So we have a world described similar to questions and answers linked on Disclaimer, and the world manages to evolve humanoid life (simply assume that the world is sufficiently earth-like). Those humanoid life advances in a path quite similar to those two answers mentioned above. We could say that the population would grow to be quite large (say around one billion in the whole planet, spreads across the land, with land-to-sea ratio around 2/5, quite similar to earth), and their cities evenly spreads across the globe.
Assume their technology would be quite similar to 1700s-1800s and they spreads mainly from the seas (like Netherlands, Spains, Portugals), and they had colonized most of the continents.
Suddenly a meteorite (or meteorites) with large quantity of siderophiles hits one of the continents, and wipe out 2/3 of their population, especially higher ratio of death on the impact zone.

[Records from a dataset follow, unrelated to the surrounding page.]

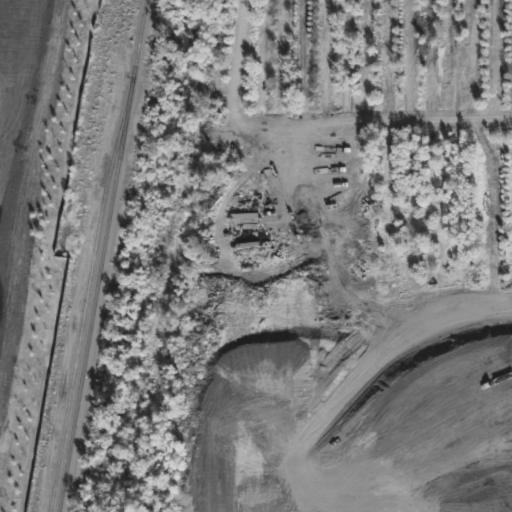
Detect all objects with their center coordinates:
building: (242, 220)
railway: (99, 256)
railway: (85, 307)
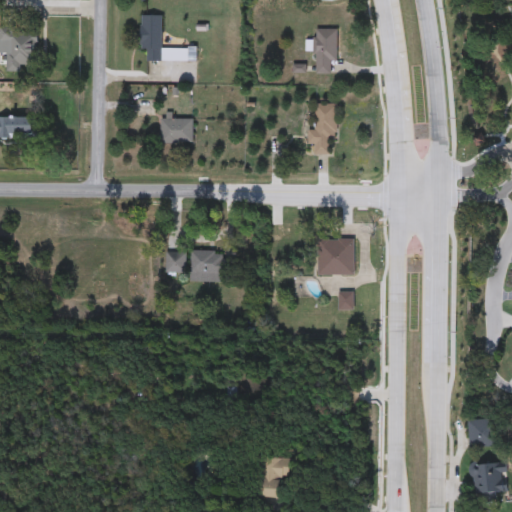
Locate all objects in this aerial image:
building: (160, 43)
building: (160, 44)
building: (19, 48)
building: (20, 49)
building: (500, 49)
building: (501, 49)
building: (325, 52)
building: (325, 52)
road: (100, 97)
road: (390, 99)
building: (22, 126)
building: (22, 126)
building: (323, 129)
building: (323, 129)
building: (176, 130)
building: (177, 130)
road: (459, 188)
road: (197, 195)
road: (437, 255)
building: (336, 257)
building: (336, 258)
building: (172, 263)
building: (173, 263)
building: (207, 267)
building: (208, 267)
building: (346, 301)
building: (346, 301)
road: (493, 316)
road: (391, 355)
building: (228, 394)
building: (228, 394)
building: (480, 433)
building: (480, 434)
road: (450, 457)
building: (269, 478)
building: (269, 479)
building: (486, 479)
building: (487, 479)
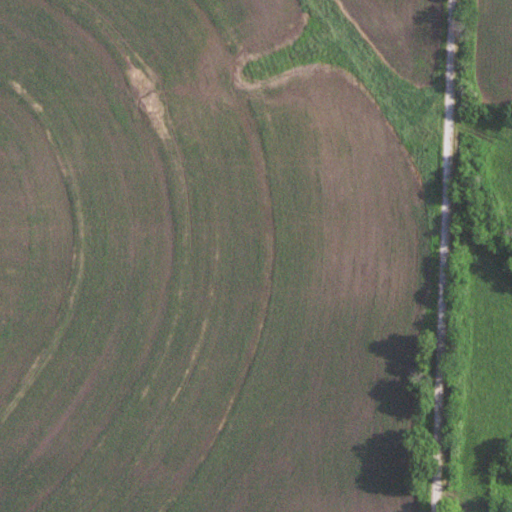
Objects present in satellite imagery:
road: (443, 255)
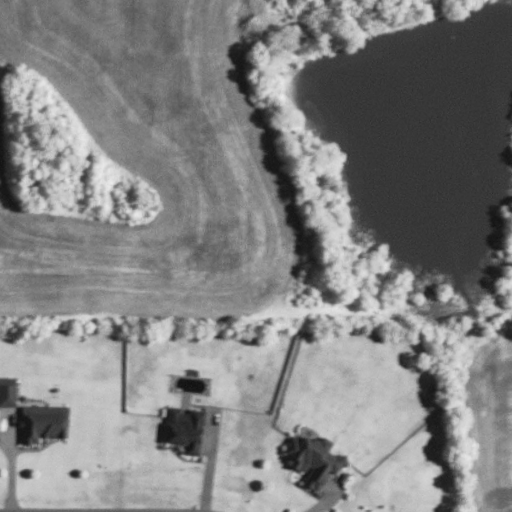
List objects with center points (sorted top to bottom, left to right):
building: (7, 390)
building: (41, 421)
building: (183, 427)
building: (312, 458)
road: (10, 460)
road: (330, 501)
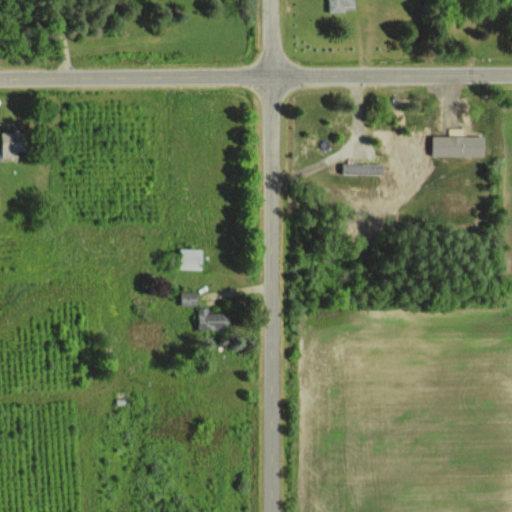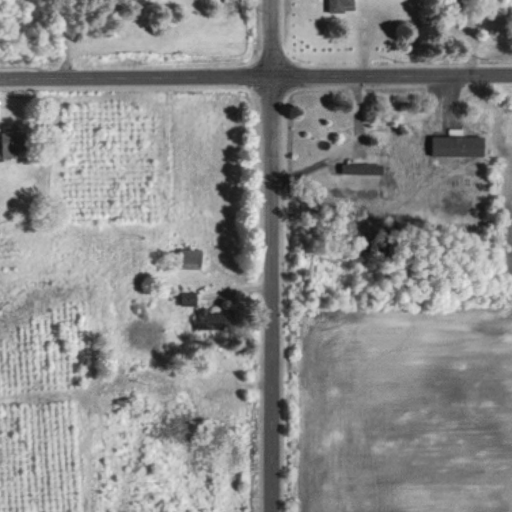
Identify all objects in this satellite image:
building: (338, 4)
road: (61, 38)
road: (256, 78)
building: (10, 142)
building: (457, 145)
building: (361, 168)
road: (274, 255)
building: (189, 258)
building: (187, 297)
building: (214, 316)
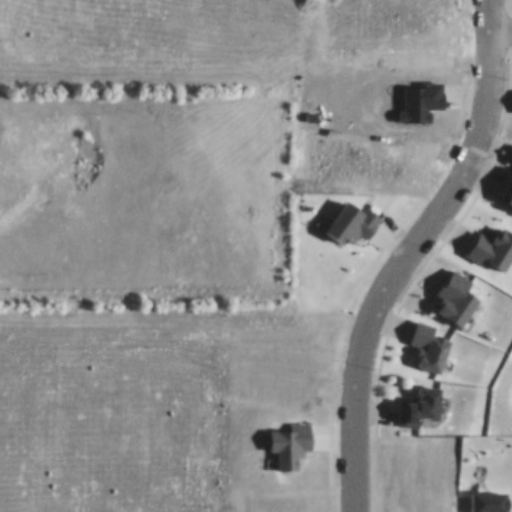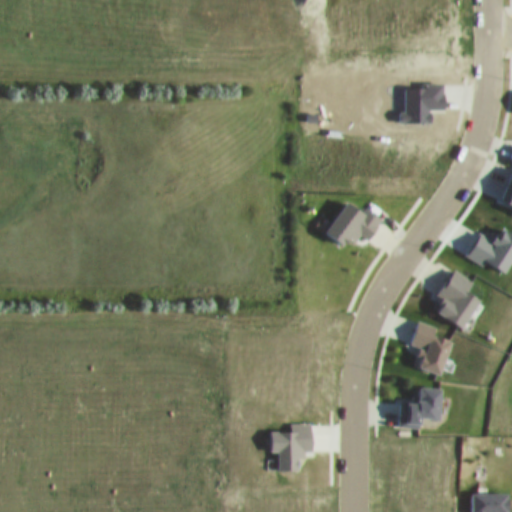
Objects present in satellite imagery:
road: (499, 27)
building: (44, 123)
building: (76, 145)
road: (406, 251)
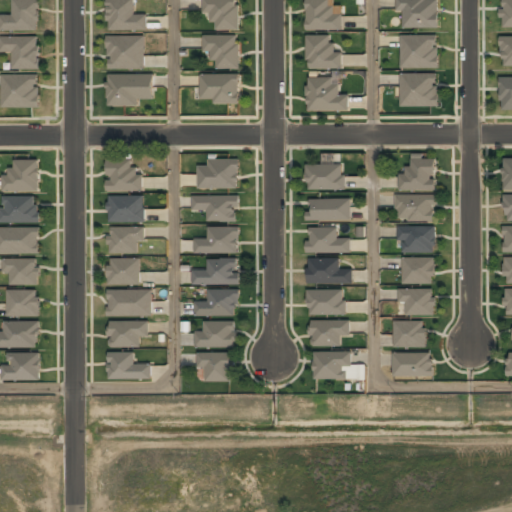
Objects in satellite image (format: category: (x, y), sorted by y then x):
building: (413, 11)
building: (419, 13)
building: (507, 13)
building: (224, 14)
building: (511, 14)
building: (125, 16)
building: (323, 16)
building: (323, 16)
building: (22, 17)
building: (223, 50)
building: (22, 51)
building: (507, 51)
building: (127, 52)
building: (420, 52)
building: (511, 52)
building: (323, 53)
building: (221, 88)
building: (131, 89)
building: (224, 89)
building: (420, 90)
building: (21, 91)
building: (21, 92)
building: (506, 93)
building: (511, 94)
building: (327, 95)
building: (325, 96)
road: (256, 133)
road: (467, 170)
building: (220, 174)
building: (508, 174)
building: (508, 174)
building: (219, 175)
building: (420, 176)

The remaining nations (especially on the other side of globe) would have to struggle through the effect of impact(s). Assume they could, and now the world is now in early new ice ages (and assume it had been years or decades, long enough for ejected dusts on the atmospheres had been dissipated). As in their early exploration (mainly ships) after the event took place (driven by curiosity and awe), they found large amounts of new materials, and heavy elements.
Building from the backgrounds:
How long would it take for them to learn about those new substances and utilize it to advance their technology up to modern-day human?
Edit 1: world population halved to make the setting to be more realistic. (As mentioned in the comment that based on our world population, around 1800s is about a billion. Also changing "1700s" to "1700-1800s", as this is a rough estimation of their tech level, not an exact equivalent (as their tech level might progress differently).